Why the big age gap between the older three children and your youngest child?
Madam Noraini: I don't know. God gives, we accept. It wasn't planned.
How has your parenting style changed from the time your first three children were younger?
Salman: I feel lucky that my parents are less strict now, especially my father. I don't get sent to a corner.
Madam Noriani: I suppose our parenting style changed with him because of the big age gap between him and us. We're probably mellower now than before.
What is your view on caning?
Mr Sulaiman: I remember caning my eldest son once, when he was around two or three years old when he wandered off to the Yishun police station five minutes away from our home.
Madam Noraini: Caning leaves a bad impression of the parent on the child. I reasoned with them whenever their father scolded them.

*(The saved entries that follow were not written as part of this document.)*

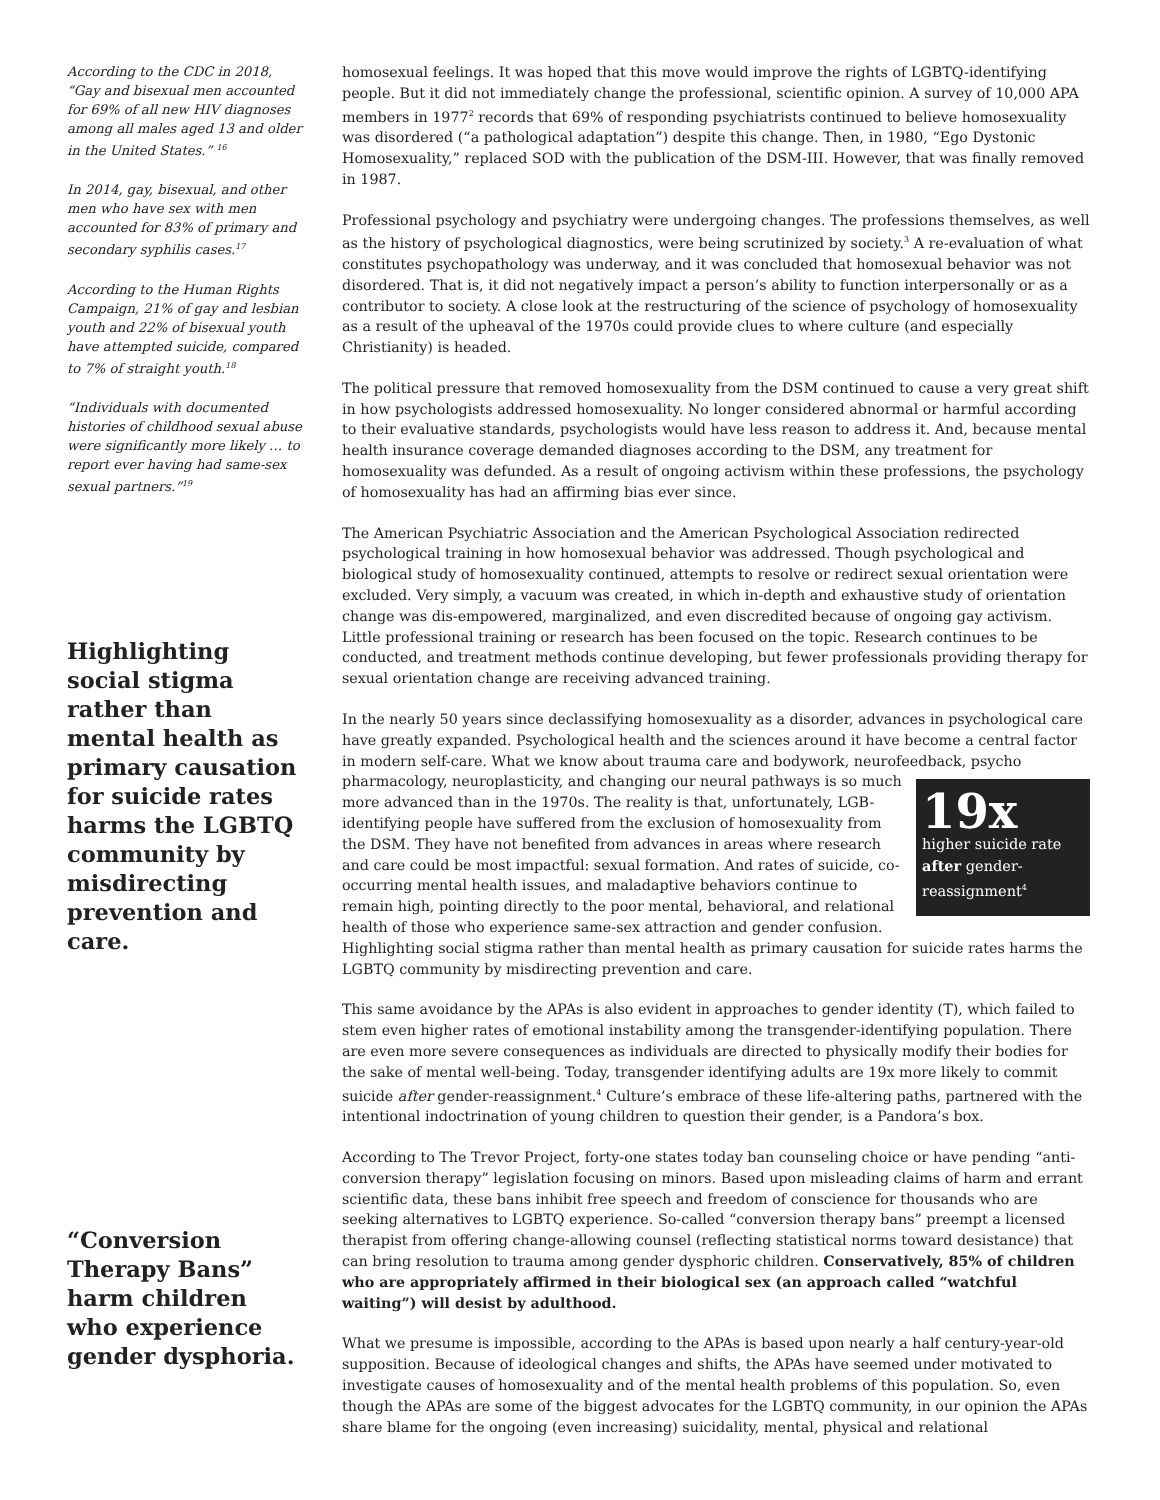According to the CDC in 2018, “Gay and bisexual men accounted for 69% of all new HIV diagnoses among all males aged 13 and older in the United States.” <sup>16</sup>
In 2014, gay, bisexual, and other men who have sex with men accounted for 83% of primary and secondary syphilis cases.<sup>17</sup>
According to the Human Rights Campaign, 21% of gay and lesbian youth and 22% of bisexual youth have attempted suicide, compared to 7% of straight youth.<sup>18</sup>
“Individuals with documented histories of childhood sexual abuse were significantly more likely … to report ever having had same-sex sexual partners.”<sup>19</sup>
Highlighting social stigma rather than mental health as primary causation for suicide rates harms the LGBTQ community by misdirecting prevention and care.
“Conversion Therapy Bans” harm children who experience gender dysphoria.
homosexual feelings. It was hoped that this move would improve the rights of LGBTQ-identifying people. But it did not immediately change the professional, scientific opinion. A survey of 10,000 APA members in 1977<sup>2</sup> records that 69% of responding psychiatrists continued to believe homosexuality was disordered (“a pathological adaptation”) despite this change. Then, in 1980, “Ego Dystonic Homosexuality,” replaced SOD with the publication of the DSM-III. However, that was finally removed in 1987.
Professional psychology and psychiatry were undergoing changes. The professions themselves, as well as the history of psychological diagnostics, were being scrutinized by society.<sup>3</sup> A re-evaluation of what constitutes psychopathology was underway, and it was concluded that homosexual behavior was not disordered. That is, it did not negatively impact a person’s ability to function interpersonally or as a contributor to society. A close look at the restructuring of the science of psychology of homosexuality as a result of the upheaval of the 1970s could provide clues to where culture (and especially Christianity) is headed.
The political pressure that removed homosexuality from the DSM continued to cause a very great shift in how psychologists addressed homosexuality. No longer considered abnormal or harmful according to their evaluative standards, psychologists would have less reason to address it. And, because mental health insurance coverage demanded diagnoses according to the DSM, any treatment for homosexuality was defunded. As a result of ongoing activism within these professions, the psychology of homosexuality has had an affirming bias ever since.
The American Psychiatric Association and the American Psychological Association redirected psychological training in how homosexual behavior was addressed. Though psychological and biological study of homosexuality continued, attempts to resolve or redirect sexual orientation were excluded. Very simply, a vacuum was created, in which in-depth and exhaustive study of orientation change was dis-empowered, marginalized, and even discredited because of ongoing gay activism. Little professional training or research has been focused on the topic. Research continues to be conducted, and treatment methods continue developing, but fewer professionals providing therapy for sexual orientation change are receiving advanced training.
In the nearly 50 years since declassifying homosexuality as a disorder, advances in psychological care have greatly expanded. Psychological health and the sciences around it have become a central factor in modern self-care. What we know about trauma care and bodywork, neurofeedback, psycho pharmacology, neuroplasticity, and changing our neural pathways is so much 19x
higher suicide rate after gender-reassignment<sup>4</sup> more advanced than in the 1970s. The reality is that, unfortunately, LGB-identifying people have suffered from the exclusion of homosexuality from the DSM. They have not benefited from advances in areas where research and care could be most impactful: sexual formation. And rates of suicide, co-occurring mental health issues, and maladaptive behaviors continue to remain high, pointing directly to the poor mental, behavioral, and relational health of those who experience same-sex attraction and gender confusion. Highlighting social stigma rather than mental health as primary causation for suicide rates harms the LGBTQ community by misdirecting prevention and care.
This same avoidance by the APAs is also evident in approaches to gender identity (T), which failed to stem even higher rates of emotional instability among the transgender-identifying population. There are even more severe consequences as individuals are directed to physically modify their bodies for the sake of mental well-being. Today, transgender identifying adults are 19x more likely to commit suicide after gender-reassignment.<sup>4</sup> Culture’s embrace of these life-altering paths, partnered with the intentional indoctrination of young children to question their gender, is a Pandora’s box.
According to The Trevor Project, forty-one states today ban counseling choice or have pending “anti-conversion therapy” legislation focusing on minors. Based upon misleading claims of harm and errant scientific data, these bans inhibit free speech and freedom of conscience for thousands who are seeking alternatives to LGBTQ experience. So-called “conversion therapy bans” preempt a licensed therapist from offering change-allowing counsel (reflecting statistical norms toward desistance) that can bring resolution to trauma among gender dysphoric children. Conservatively, 85% of children who are appropriately affirmed in their biological sex (an approach called “watchful waiting”) will desist by adulthood.
What we presume is impossible, according to the APAs is based upon nearly a half century-year-old supposition. Because of ideological changes and shifts, the APAs have seemed under motivated to investigate causes of homosexuality and of the mental health problems of this population. So, even though the APAs are some of the biggest advocates for the LGBTQ community, in our opinion the APAs share blame for the ongoing (even increasing) suicidality, mental, physical and relational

Mr Sulaiman: I stopped caning after that incident because I realised that a child recalls the caning as a very harsh memory. It's better to explain if they have done something wrong.
If the parent-child roles were reversed, what would you do differently?
Mr Sulaiman: If I were Aisyah, I wouldn't do anything differently because I'm helping my father continue his legacy.
Madam Noraini: I am proud of her coming here to help us but if I were her, I'd take up another job because a hawker's life is hard.
Aisyah: If I were my parents, I'd have family day every weekend.
That's the time I can find out what's going on in my kids' lives, and when I can sense that they know that I love them because, otherwise, I'm too busy to show it or say it to them.